Woke up at 515 am, came out of my bus, looked up. Cloudless, clear sky, with twinkling stars; and as soon as I spotted Ursa Major, it greeted me back, saying, “hello, welcome to Mcleod Ganj”. For someone who’s accustomed to polluted, violetish cloudy pre-dawn Delhi sky, this was indeed an opportunity to thank my lucky stars.
So, sun rose and so did I, out of my cosy blanket in my hotel room. Followed by a heavy breakfast of cornflakes, bread-butter, pancakes, hash brown potatoes, Greek salad and black coffee. And when you are a grand glutton, digestion is only possible when you chart the neighbourhood mountains. Thus, began my friendly photography tour in the by-lanes of the hill station.
1700 meters above the ground. You find really tall trees. Really innocent camera shy people. Stones, lots and lots of stones. Cleaner air. God in small temples; while some have garlanded statues, some are as big as 1.5 sq. ft. and have a red shapeless stone as its deity.
Reached a Monastery. FYI McLeod Ganj is official Tibetan capital in India. And the neighbourhood hill station, Dharamshala is Dalai Lama’s home in India. So, I did what every Indian does when after looking at those tall, round bells. Roll them with your hand and feel like a kid.
But in hills, you don’t need a Monastery to find peace. You find it everywhere. In pine cones. In wind chimes made of aluminium foil. In churches, in graves, in walls. Nothing can clear one’s convoluted head the way nature does.
Next day starts again with a rich breakfast. A staple diet of pumpkin, carrot and banana. So what, if they were in form of a cake; they were still veggies 🙂
Back on the wanderer mode. Back on the twisty curvy hill roads. And it seems finding beauty in every stone, every nook and corner is inevitable.
Took a shared jeep for 10 bucks and reached Dharamshala. Where I found one of the most beautiful cricket stadiums in the world. One big hit and the ball goes out of the stadium, straight into the hills. And imagine the view if the hill caps are covered with snow. (A different kind of player also made an appearance at the venue :P)

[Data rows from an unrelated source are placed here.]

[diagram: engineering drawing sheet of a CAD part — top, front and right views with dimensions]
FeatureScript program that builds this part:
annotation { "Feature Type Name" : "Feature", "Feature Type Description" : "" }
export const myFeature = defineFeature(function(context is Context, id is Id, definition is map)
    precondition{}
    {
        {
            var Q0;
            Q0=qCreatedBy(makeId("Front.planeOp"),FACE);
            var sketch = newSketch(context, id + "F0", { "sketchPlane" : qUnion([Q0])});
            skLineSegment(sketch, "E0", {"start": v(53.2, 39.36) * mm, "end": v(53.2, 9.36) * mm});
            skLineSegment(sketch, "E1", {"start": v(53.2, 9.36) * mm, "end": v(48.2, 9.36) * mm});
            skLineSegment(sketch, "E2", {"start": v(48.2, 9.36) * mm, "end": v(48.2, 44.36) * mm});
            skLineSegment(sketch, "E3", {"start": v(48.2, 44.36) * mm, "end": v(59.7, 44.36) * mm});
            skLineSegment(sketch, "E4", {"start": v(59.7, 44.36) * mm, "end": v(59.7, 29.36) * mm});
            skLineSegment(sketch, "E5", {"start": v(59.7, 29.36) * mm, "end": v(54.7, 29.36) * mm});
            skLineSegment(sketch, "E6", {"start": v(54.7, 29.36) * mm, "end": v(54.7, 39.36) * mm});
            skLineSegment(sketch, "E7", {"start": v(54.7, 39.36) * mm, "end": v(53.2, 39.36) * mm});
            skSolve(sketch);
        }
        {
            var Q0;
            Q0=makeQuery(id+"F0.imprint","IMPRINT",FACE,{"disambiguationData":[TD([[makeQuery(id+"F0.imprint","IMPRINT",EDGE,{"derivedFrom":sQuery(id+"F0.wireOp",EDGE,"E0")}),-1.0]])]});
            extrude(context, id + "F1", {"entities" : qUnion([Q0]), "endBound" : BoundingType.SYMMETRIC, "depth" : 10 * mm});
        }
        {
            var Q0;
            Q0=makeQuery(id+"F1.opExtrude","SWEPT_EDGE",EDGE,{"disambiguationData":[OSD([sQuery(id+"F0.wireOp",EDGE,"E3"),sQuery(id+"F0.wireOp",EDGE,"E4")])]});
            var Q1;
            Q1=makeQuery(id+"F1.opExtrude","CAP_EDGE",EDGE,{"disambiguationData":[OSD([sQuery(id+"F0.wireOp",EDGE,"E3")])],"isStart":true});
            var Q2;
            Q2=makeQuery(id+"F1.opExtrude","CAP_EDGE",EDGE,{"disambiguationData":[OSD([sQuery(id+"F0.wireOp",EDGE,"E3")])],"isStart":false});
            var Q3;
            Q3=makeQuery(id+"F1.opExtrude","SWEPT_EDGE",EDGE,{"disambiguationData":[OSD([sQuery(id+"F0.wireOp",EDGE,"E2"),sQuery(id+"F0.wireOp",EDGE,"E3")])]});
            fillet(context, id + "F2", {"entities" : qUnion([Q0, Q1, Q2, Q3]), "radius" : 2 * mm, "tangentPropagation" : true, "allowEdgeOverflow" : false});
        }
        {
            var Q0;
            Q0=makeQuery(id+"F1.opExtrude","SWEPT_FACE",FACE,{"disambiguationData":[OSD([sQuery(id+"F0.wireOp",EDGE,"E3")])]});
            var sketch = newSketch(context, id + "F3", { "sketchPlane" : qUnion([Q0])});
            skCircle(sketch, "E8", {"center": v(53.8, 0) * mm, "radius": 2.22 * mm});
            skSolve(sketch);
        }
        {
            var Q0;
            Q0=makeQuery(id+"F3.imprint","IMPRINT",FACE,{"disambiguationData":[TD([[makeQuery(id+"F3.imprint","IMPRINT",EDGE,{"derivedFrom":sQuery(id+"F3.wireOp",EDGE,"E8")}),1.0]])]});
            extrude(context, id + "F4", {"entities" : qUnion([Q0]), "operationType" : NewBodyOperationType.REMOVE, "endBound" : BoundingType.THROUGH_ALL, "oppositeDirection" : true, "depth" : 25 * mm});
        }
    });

Now was the time to pay a visit to some tea gardens, not as grand as one would see in Assam, yet pretea okay.
At night we had dinner with this guy. He was cool, but he was really possessive about his beer bottles for some reason. A pirate who’s a labeorphilist! That was new. Aren’t they supposed to die with a rum bottle in their hands? But whatAYEever.
Next day, we were supposed to trek to Triund, a mountain 2400 meters above sea level, it seemed like an uphill task at first. As everyday you don’t walk on a 45 degree incline to start with. But as our feet kept getting used to the stones and the rough terrain, we kept gaining energy. It was indeed an ultimate test of will power and optimism, as some of you would know I am not a lean, mean, sex machine guy (Ladies, the latter part, I still am, just wrote it because it rhymed).
The sky kept getting bluer. The homes kept getting smaller. The jungle kept getting denser.
After charting 9 kilometers, you find a hint of snow on the highest peak visible, the Moon Peak. And that breathtaking view makes the entire exhaustion worth the effort. And the only thing that can make it better is Maggi noodles, served hot and overpriced in the small blue kiosk.
The last day of my trip had to be exceptional. And to make it so I had to do something I had never done before. So I decided to jump off a cliff. Billing Valley, the world’s second most popular paragliding site is where I found myself. 70 kilometers away from McLeod Ganj and 2800 meters above sea level.
And yes, I jumped with a DSLR camera hanging around my neck.
While I was up in the air, shouting like crazy, gliding like a bird, and clicking like an air-borne photographer. I could see hills in different hues, step farms from the highest ladder, clouds and cloud nine; I realised what freedom truly means. When in air, you have to let go of all your fears, and you just have to count those precious moments when you live the life God intended you to live. Free, liberated, uninhibited, ever smiling and with a twinkle in your eye.
Call it life, a vicious circle or simply the implication of gravity, but those who go up come down eventually. It was time to land on my feet at the landing site.
And as you can see I landed on my butt.